Formal diagnostic criteria exist to identify emotional disorders. Two international examples are the DSM-IV-TR (APA, 2000) or ICD-10 criteria (WHO, 2007)). Such systems are based on signs and symptoms, which psychologists sometimes group into four categories:

  • mood or emotional symptoms, for instance feeling sad
  • motivational symptoms, such as difficulty making decisions
  • cognitive symptoms, involving thought, such as worry or pessimism, and
  • physical symptoms, such as bodily aches or pains.

Diagnostic systems such as DSM-IV-TR have been criticised for a number of reasons, some of which will be considered in Section 4. However, they have been very influential, so it is important to consider them. They not only determine what diagnosis a patient seeking help receives, they underpin a great deal of research work into the causes and correlates of mental disorders.

  • How do diagnostic criteria underpin research work?

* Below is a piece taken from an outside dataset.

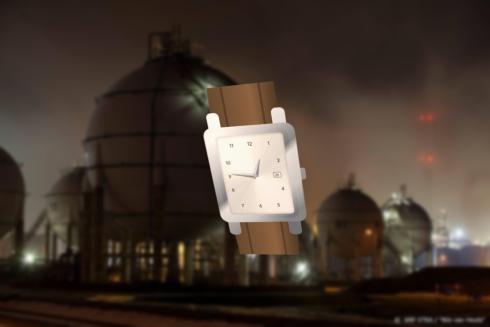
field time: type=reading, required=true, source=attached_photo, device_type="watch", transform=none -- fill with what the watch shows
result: 12:46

  • Researchers who are interested in (for instance) whether depression is linked to changes in the brain need to compare the brains of people who are and are not depressed. They often use DSM criteria to decide who is or is not depressed – so these criteria will determine who falls into each of the groups being compared.

Thus the process of diagnosis is clearly critical, as our understanding of emotional disorders is fundamentally underpinned by how we decide who suffers from them.

DSM-IV-TR, which we will focus on here, splits emotional disorders into two clusters, affective disorders and anxiety disorders.